= Beginning of Section =

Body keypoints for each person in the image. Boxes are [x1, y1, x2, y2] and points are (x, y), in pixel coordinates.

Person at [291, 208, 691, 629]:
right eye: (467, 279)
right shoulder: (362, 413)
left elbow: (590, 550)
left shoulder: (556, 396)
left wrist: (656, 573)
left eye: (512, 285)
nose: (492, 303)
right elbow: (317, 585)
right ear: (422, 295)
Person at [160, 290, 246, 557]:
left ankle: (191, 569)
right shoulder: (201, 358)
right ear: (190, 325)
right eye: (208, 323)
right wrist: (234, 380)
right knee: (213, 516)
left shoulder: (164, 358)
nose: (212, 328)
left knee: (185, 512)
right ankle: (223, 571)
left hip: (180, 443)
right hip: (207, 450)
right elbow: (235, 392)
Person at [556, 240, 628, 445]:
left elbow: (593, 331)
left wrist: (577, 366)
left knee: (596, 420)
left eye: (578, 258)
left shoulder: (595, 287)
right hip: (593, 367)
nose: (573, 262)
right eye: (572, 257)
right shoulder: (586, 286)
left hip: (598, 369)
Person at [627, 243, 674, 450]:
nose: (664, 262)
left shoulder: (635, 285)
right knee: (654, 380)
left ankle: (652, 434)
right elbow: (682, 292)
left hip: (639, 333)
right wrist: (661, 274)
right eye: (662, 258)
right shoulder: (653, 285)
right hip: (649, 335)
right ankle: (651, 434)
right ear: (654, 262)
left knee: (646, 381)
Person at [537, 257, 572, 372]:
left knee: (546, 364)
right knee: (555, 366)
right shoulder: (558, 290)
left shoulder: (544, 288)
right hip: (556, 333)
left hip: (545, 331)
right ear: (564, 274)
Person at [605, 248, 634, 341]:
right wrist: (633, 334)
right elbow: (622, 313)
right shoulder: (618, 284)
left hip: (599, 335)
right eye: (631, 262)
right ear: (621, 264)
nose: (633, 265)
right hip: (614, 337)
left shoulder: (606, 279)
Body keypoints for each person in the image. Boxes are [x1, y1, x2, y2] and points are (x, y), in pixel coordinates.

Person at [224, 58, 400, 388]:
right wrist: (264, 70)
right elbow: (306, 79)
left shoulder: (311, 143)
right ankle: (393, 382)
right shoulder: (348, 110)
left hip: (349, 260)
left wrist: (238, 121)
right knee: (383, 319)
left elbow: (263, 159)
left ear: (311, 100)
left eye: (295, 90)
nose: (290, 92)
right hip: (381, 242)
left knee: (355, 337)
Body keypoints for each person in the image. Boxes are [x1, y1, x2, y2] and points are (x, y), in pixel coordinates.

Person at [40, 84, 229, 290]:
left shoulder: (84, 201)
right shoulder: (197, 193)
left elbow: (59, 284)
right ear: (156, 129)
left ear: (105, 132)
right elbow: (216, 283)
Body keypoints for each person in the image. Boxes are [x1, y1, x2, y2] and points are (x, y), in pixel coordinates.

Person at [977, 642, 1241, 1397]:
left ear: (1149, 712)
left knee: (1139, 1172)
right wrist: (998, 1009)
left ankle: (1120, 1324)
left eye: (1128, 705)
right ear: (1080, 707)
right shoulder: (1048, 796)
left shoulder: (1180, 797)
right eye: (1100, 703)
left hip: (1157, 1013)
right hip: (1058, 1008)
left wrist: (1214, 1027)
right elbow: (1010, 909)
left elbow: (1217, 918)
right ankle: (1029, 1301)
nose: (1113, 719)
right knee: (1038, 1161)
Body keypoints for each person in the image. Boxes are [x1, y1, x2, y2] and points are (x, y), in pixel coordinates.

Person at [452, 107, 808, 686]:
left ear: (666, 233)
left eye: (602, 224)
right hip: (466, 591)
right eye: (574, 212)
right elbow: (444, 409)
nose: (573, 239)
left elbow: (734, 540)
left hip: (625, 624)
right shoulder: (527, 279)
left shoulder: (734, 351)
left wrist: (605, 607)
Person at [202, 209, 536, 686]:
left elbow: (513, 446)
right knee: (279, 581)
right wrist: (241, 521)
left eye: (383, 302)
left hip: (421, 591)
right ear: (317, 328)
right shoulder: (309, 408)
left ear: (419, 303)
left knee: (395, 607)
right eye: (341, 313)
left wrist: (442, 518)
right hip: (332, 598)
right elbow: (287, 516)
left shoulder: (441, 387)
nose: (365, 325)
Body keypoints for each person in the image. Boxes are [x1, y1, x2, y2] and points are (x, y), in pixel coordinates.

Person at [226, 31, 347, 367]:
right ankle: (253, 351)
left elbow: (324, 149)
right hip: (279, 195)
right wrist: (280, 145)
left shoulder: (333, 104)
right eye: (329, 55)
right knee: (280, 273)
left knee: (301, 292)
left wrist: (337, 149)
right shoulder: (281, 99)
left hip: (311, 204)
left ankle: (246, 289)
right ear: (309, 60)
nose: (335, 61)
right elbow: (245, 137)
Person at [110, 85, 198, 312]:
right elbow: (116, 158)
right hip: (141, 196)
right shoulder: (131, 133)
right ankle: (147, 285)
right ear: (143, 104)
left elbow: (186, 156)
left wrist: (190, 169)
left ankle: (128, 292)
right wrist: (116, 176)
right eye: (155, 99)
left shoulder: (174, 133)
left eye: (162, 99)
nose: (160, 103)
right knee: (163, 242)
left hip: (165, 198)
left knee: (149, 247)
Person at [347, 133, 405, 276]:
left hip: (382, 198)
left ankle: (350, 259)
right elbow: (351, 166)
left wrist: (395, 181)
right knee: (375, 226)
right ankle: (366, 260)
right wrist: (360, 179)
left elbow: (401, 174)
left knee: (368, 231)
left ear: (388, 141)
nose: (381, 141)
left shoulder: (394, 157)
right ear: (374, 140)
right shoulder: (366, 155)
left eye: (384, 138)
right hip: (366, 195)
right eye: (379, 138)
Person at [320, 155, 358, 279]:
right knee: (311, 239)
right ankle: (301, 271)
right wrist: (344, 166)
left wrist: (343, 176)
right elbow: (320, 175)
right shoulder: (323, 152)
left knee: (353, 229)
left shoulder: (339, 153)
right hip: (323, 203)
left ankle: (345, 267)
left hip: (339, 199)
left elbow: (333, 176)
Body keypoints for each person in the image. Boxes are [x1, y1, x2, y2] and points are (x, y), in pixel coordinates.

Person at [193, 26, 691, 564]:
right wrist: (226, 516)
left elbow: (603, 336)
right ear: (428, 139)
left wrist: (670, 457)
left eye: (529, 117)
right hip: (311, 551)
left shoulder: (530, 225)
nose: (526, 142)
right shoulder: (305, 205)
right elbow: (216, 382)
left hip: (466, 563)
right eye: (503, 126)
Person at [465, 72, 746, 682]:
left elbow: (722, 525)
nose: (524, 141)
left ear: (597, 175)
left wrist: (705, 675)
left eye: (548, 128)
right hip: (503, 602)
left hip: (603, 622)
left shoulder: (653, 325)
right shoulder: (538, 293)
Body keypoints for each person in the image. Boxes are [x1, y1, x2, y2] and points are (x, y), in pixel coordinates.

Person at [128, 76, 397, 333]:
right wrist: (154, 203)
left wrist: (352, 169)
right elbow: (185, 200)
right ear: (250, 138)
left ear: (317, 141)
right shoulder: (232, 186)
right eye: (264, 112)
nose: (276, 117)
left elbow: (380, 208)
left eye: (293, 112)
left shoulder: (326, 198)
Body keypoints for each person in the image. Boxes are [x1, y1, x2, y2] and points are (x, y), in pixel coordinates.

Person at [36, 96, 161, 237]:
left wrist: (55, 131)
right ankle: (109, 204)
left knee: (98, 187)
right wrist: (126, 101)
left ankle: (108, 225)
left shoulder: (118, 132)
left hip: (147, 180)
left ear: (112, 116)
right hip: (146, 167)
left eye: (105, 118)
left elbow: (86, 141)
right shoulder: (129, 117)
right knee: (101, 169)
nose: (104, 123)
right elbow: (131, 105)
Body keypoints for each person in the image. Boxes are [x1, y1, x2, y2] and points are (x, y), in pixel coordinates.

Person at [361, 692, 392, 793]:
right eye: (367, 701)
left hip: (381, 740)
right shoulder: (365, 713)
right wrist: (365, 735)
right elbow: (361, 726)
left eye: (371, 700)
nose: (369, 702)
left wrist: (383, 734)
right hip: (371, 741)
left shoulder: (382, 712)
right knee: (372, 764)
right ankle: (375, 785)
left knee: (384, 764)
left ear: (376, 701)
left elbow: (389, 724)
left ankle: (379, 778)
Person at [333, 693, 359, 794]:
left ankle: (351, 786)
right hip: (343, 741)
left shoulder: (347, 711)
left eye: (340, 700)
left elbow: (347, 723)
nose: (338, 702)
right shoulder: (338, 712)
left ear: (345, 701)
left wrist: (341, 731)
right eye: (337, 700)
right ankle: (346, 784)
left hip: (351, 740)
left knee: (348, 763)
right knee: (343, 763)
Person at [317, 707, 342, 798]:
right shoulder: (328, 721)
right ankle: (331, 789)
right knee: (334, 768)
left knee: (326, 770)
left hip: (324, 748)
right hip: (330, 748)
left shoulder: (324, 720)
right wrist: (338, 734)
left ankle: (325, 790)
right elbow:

= End of Section =

— REQUIRED WORK —
Retype word for word everything in the listing above from the line that holds "left ear: (666, 233)" down to the line that holds "left knee: (395, 607)". Keep both end lines and leave out the rest.

— WRITTEN ANSWER —
left ear: (666, 233)
left eye: (602, 224)
right hip: (466, 591)
right eye: (574, 212)
right elbow: (444, 409)
nose: (573, 239)
left elbow: (734, 540)
left hip: (625, 624)
right shoulder: (527, 279)
left shoulder: (734, 351)
left wrist: (605, 607)
Person at [202, 209, 536, 686]:
left elbow: (513, 446)
right knee: (279, 581)
right wrist: (241, 521)
left eye: (383, 302)
left hip: (421, 591)
right ear: (317, 328)
right shoulder: (309, 408)
left ear: (419, 303)
left knee: (395, 607)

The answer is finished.